- TEXTO SELECIONADO -

========================================

Crescemos juntas, eu, apenas uma pequena e insignificante parte de sua história, ela, dentro de mim como o sangue que corre nas minhas veias, e eu correndo sempre nas veias dela, com pressa, com frio, com sono, com pavor de perder a minha vida.

Chega mais perto a hora de estarmos juntas, apenas nós duas, silenciosas, descobrindo segredos que ninguém mais saberá,confidenciaremos num sussurro nossos mais belos poemas, como ela faz e fez com outros também. Não se pode dizer que seja fiel, ou que acredite em coisas tão temporais como a monogamia.

Andaremos juntas, cantaremos juntas. E eu aqui, mal posso esperar para abrir a porta e encontrá-la, minha querida São Paulo. Em muito breve serei sua, somente sua.






sexta-feira, 26 de novembro de 2010

Cuidado: frágil.

O susto é o reflexo da fragilidade. O surto psicótico, a exacerbação, nua, revelada. O frágil se denuncia em argumentos igualmente insustentáveis, desestruturados, ou simplesmente na ausência deles, no silêncio. O breu é o inferno do sujeito frágil.

Fragilidade não tem sexo, nem o faz. É um estado de espírito momentâneo, sem duração pré-estabelecida, de forma que, de uma hora pra outra, pode ser pra sempre. Morrer na fragilidade é o desespero de toda alma fragilizada.

Da noite pro dia se é, ou se está. Mas, o frágil não sabe se está ou se é. Simplesmente sente, vive em tensão constante, só esperando ser alvejado pela dura realidade. E ela vem cinza-urbana; rústica, forte, resistente. À realidade da metrópole, não há espaço para frágeis. Ela suga todo o brilho minguante e pinta de cinza. Pinta o ceú, pinta as idéias, anula a criatividade para o bem. Inunda de pensamentos negativos a já inoperante mente fragilizada.

No bojo: ira sem razão, erro sem perdão, auto-traição, prazer pela dor, destruição para si, para dar e vender. Desprezo ao espiritual, desgosto ao carnal. O frágil é azedo, amargo, fechado. São antagonismos fragilidade e carisma, amizade.

O frágil é sozinho, marginal, coitado. É magoado - e aí é que está: a fragilidade desmascara a índole.

========================================

- EXCERTOS DOS DADOS -
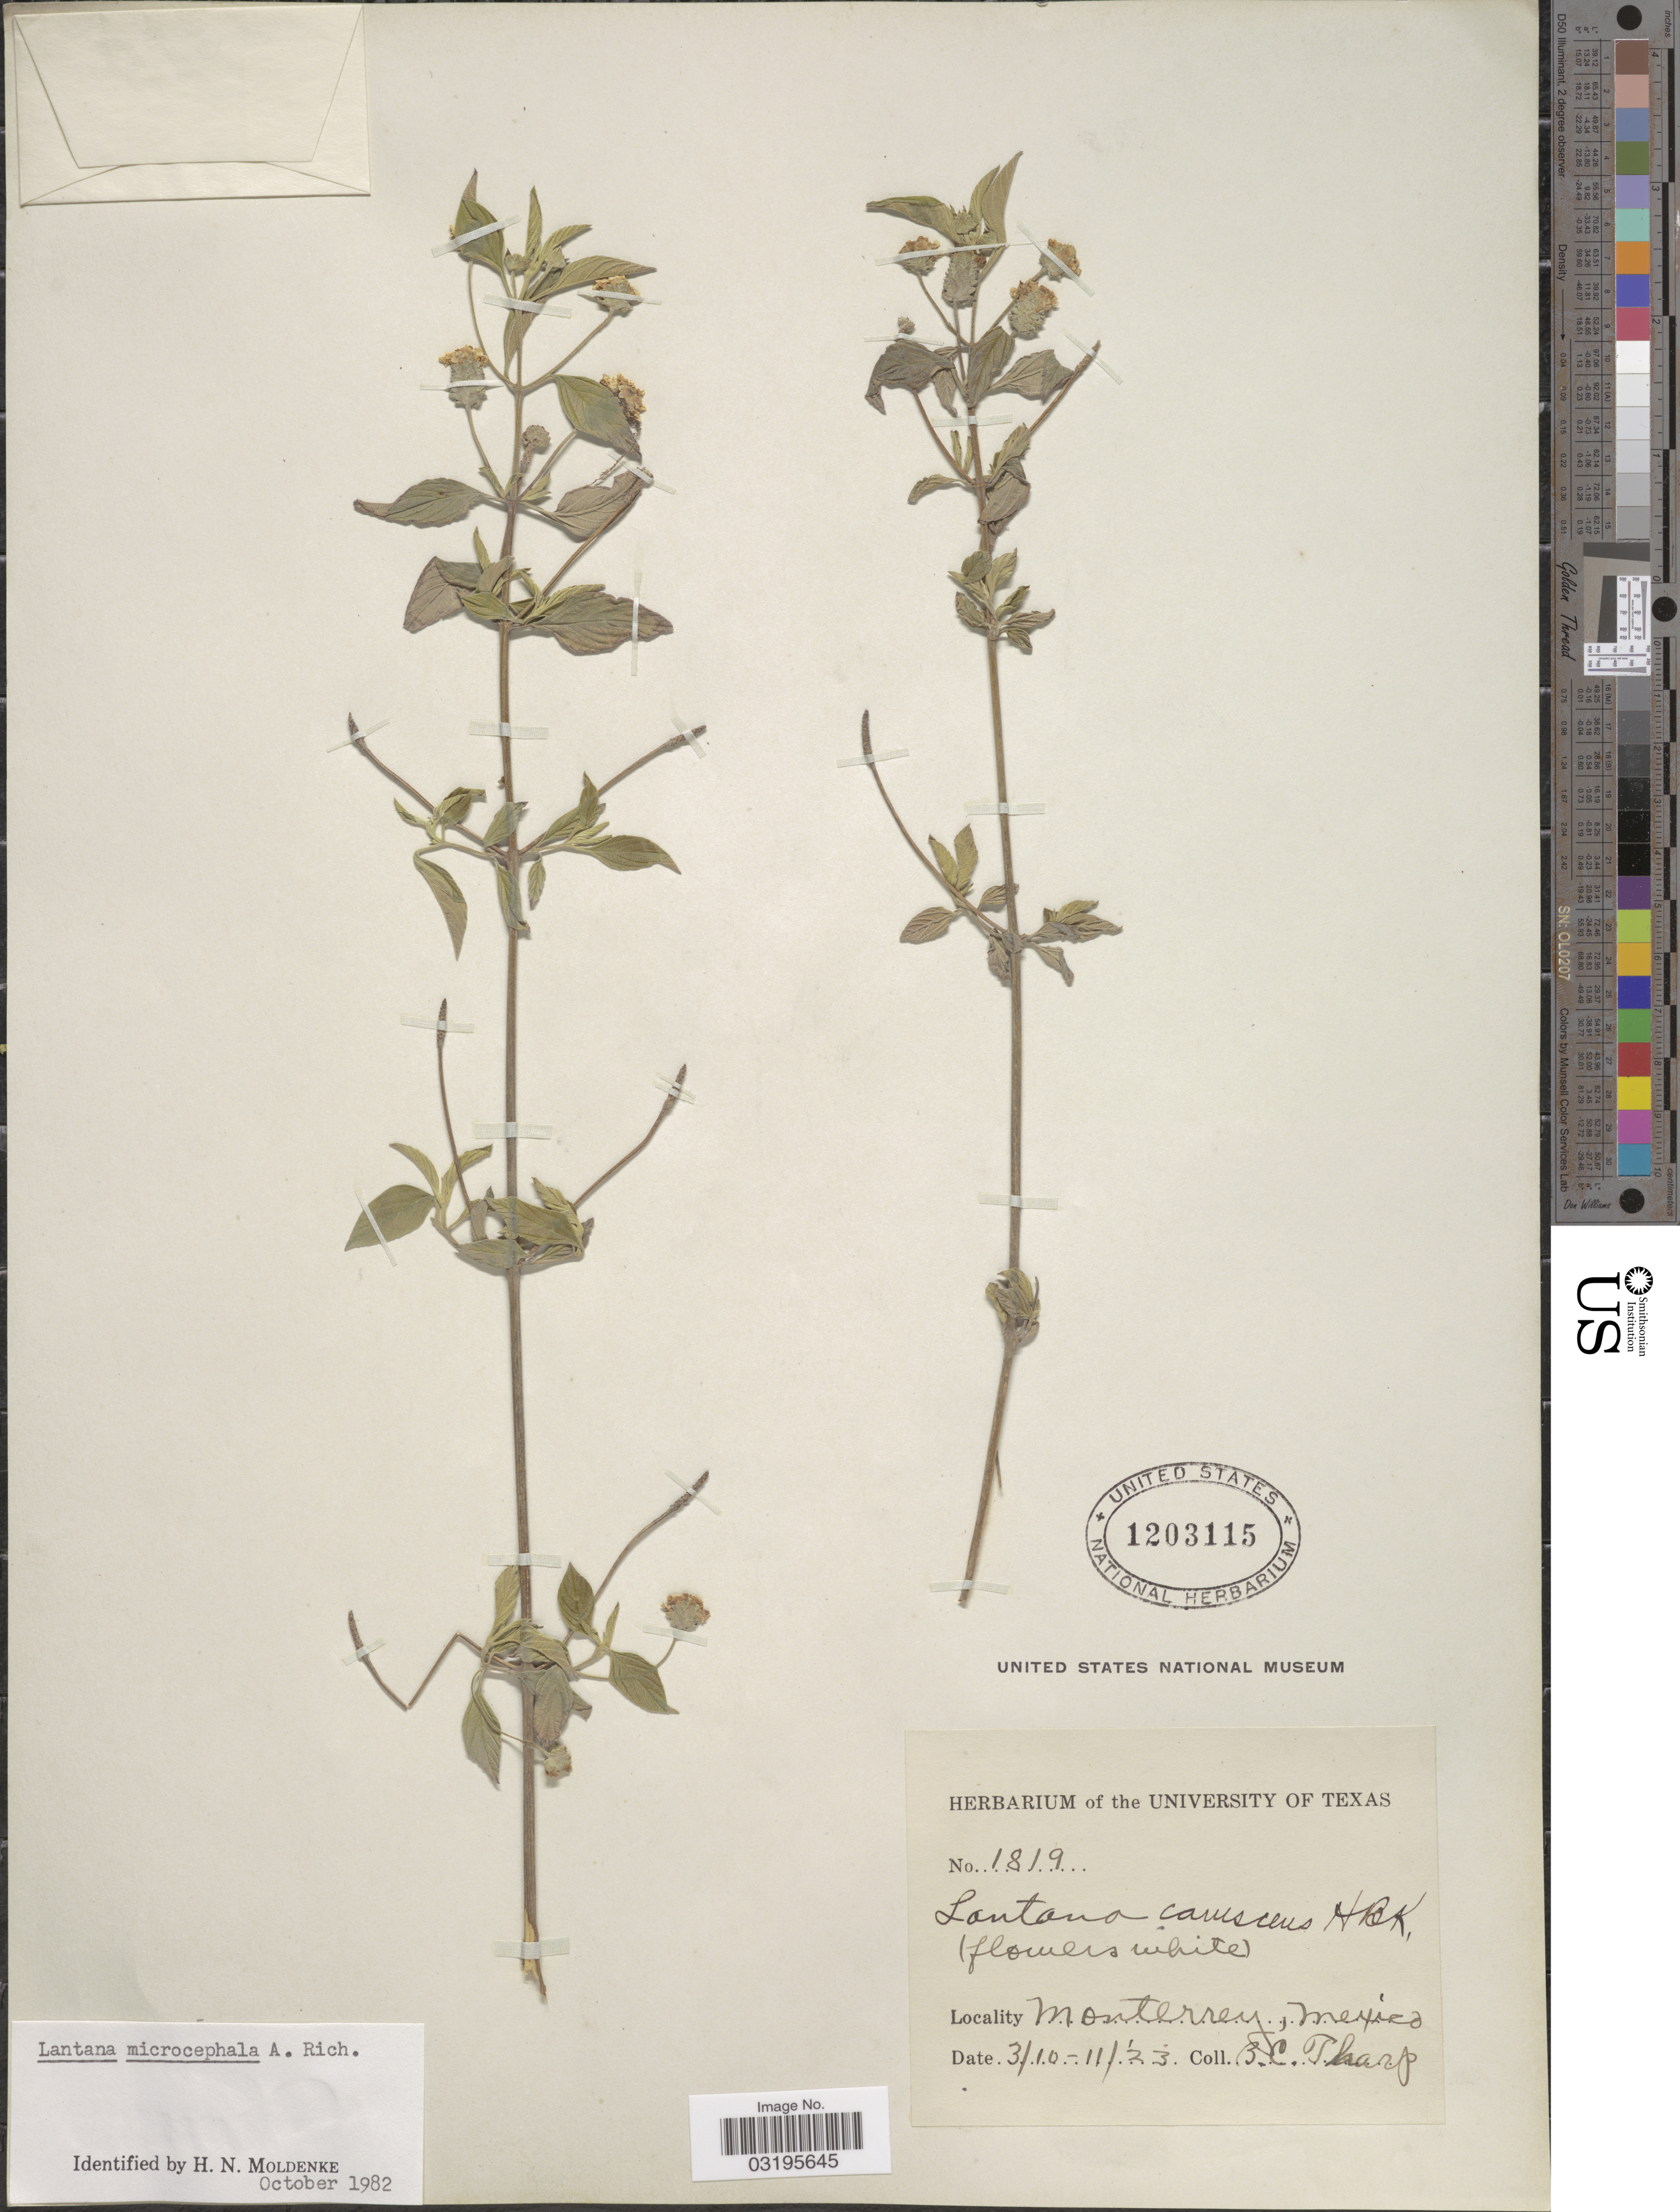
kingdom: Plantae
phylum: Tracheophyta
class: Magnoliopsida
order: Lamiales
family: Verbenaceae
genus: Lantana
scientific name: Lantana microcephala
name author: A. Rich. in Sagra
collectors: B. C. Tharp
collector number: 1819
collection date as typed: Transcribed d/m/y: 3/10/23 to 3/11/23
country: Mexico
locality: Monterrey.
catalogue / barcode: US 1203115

========================================

- INSTRUÇÕES DO EXERCÍCIO -
- A) Resuma o texto selecionado em duas frases.
- B) Indique se cada afirmação abaixo está de acordo com o texto selecionado, respondendo sim ou não e citando as palavras do texto que decidem a resposta: (i) a fragilidade tem sexo; (ii) na realidade da metrópole não há espaço para os frágeis; (iii) o frágil é descrito como aberto.
- C) Extraia do texto selecionado, sem nenhuma alteração, a passagem que começa nas palavras "Fragilidade não tem" e termina logo depois de "toda alma fragilizada.".

- RESPOSTAS ESPERADAS -
- A) A primeira parte expressa a expectativa de reencontrar São Paulo, com quem se cresceu junto e a quem em breve se pertencerá "somente". A segunda, intitulada "Cuidado: frágil.", descreve a fragilidade como um estado de espírito momentâneo, agravado pela realidade cinzenta da metrópole, que acaba por desmascarar a índole.

- B)
(i) Não: "Fragilidade não tem sexo, nem o faz."
(ii) Sim: "À realidade da metrópole, não há espaço para frágeis."
(iii) Não: "O frágil é azedo, amargo, fechado."

- C)
Fragilidade não tem sexo, nem o faz. É um estado de espírito momentâneo, sem duração pré-estabelecida, de forma que, de uma hora pra outra, pode ser pra sempre. Morrer na fragilidade é o desespero de toda alma fragilizada.